BEGIN Given records

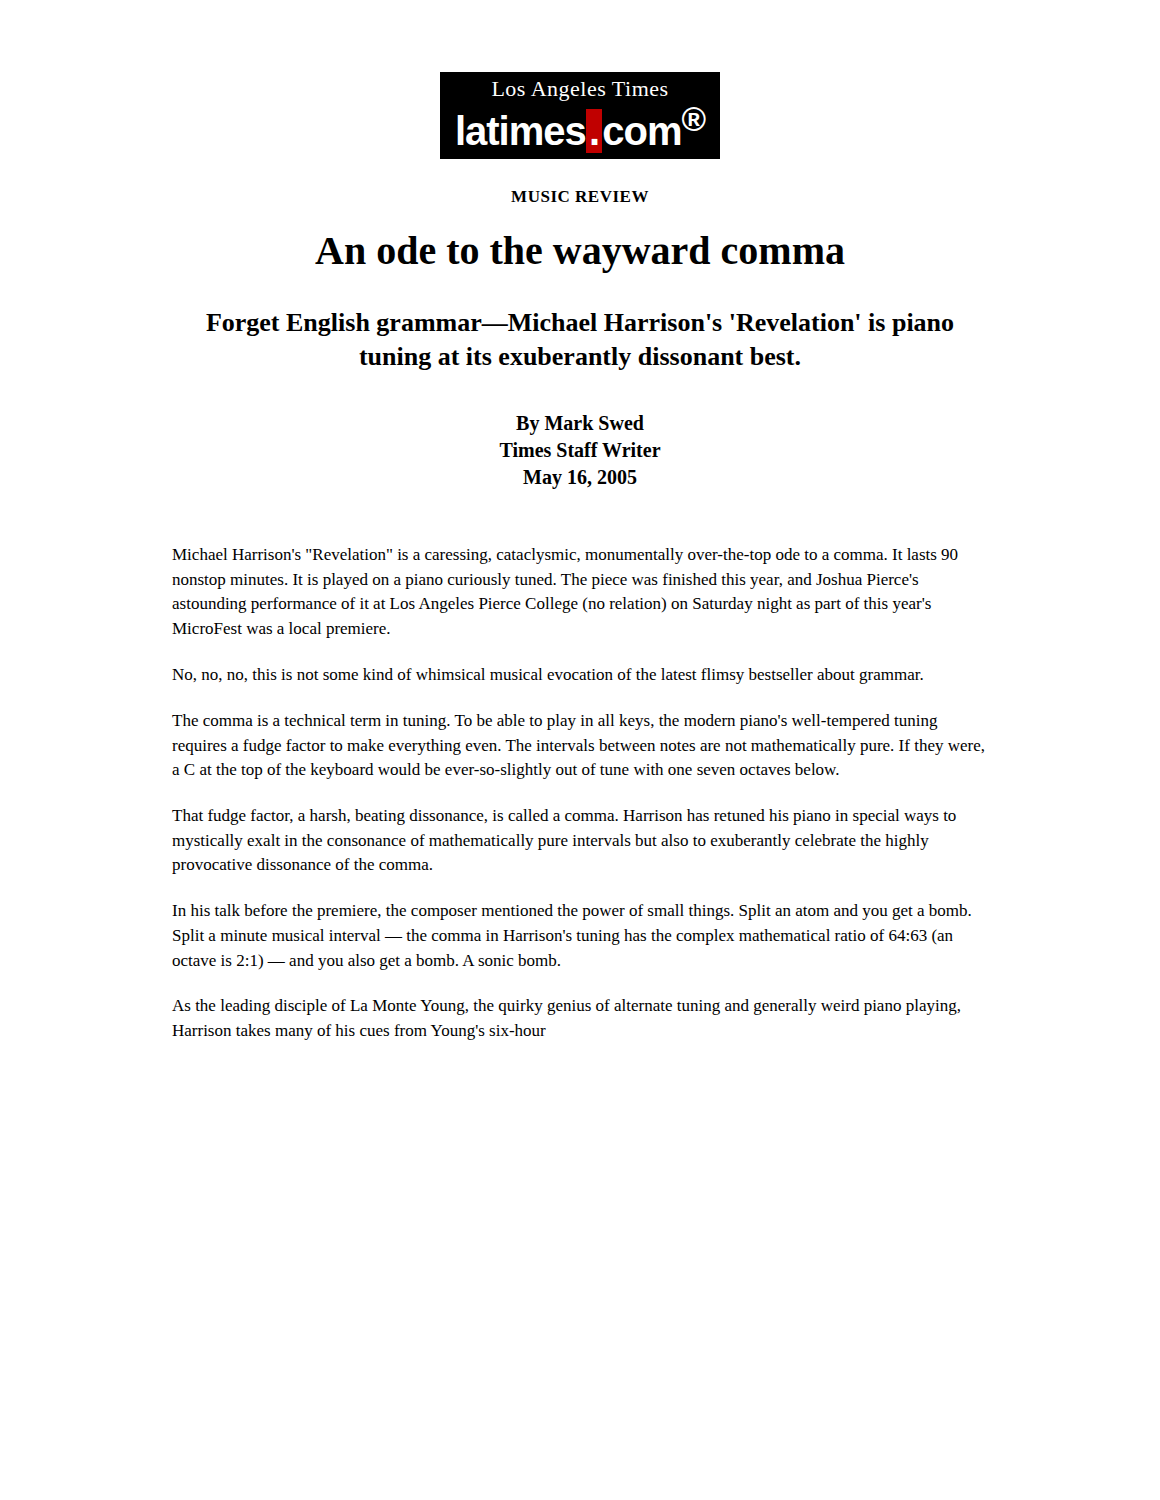Los Angeles Times latimes. com®
MUSIC REVIEW
An ode to the wayward comma
Forget English grammar—Michael Harrison's 'Revelation' is piano tuning at its exuberantly dissonant best.
By Mark Swed Times Staff Writer May 16, 2005
Michael Harrison's "Revelation" is a caressing, cataclysmic, monumentally over-the-top ode to a comma. It lasts 90 nonstop minutes. It is played on a piano curiously tuned. The piece was finished this year, and Joshua Pierce's astounding performance of it at Los Angeles Pierce College (no relation) on Saturday night as part of this year's MicroFest was a local premiere.
No, no, no, this is not some kind of whimsical musical evocation of the latest flimsy bestseller about grammar.
The comma is a technical term in tuning. To be able to play in all keys, the modern piano's well-tempered tuning requires a fudge factor to make everything even. The intervals between notes are not mathematically pure. If they were, a C at the top of the keyboard would be ever-so-slightly out of tune with one seven octaves below.
That fudge factor, a harsh, beating dissonance, is called a comma. Harrison has retuned his piano in special ways to mystically exalt in the consonance of mathematically pure intervals but also to exuberantly celebrate the highly provocative dissonance of the comma.
In his talk before the premiere, the composer mentioned the power of small things. Split an atom and you get a bomb. Split a minute musical interval — the comma in Harrison's tuning has the complex mathematical ratio of 64:63 (an octave is 2:1) — and you also get a bomb. A sonic bomb.
As the leading disciple of La Monte Young, the quirky genius of alternate tuning and generally weird piano playing, Harrison takes many of his cues from Young's six-hour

END Given records

* _Task to carry out_
I would like you to restate word for word the lines from the one with "The comma is" through the last line of the material above, and only those.

* _Solved problem_
The comma is a technical term in tuning. To be able to play in all keys, the modern piano's well-tempered tuning requires a fudge factor to make everything even. The intervals between notes are not mathematically pure. If they were, a C at the top of the keyboard would be ever-so-slightly out of tune with one seven octaves below.
That fudge factor, a harsh, beating dissonance, is called a comma. Harrison has retuned his piano in special ways to mystically exalt in the consonance of mathematically pure intervals but also to exuberantly celebrate the highly provocative dissonance of the comma.
In his talk before the premiere, the composer mentioned the power of small things. Split an atom and you get a bomb. Split a minute musical interval — the comma in Harrison's tuning has the complex mathematical ratio of 64:63 (an octave is 2:1) — and you also get a bomb. A sonic bomb.
As the leading disciple of La Monte Young, the quirky genius of alternate tuning and generally weird piano playing, Harrison takes many of his cues from Young's six-hour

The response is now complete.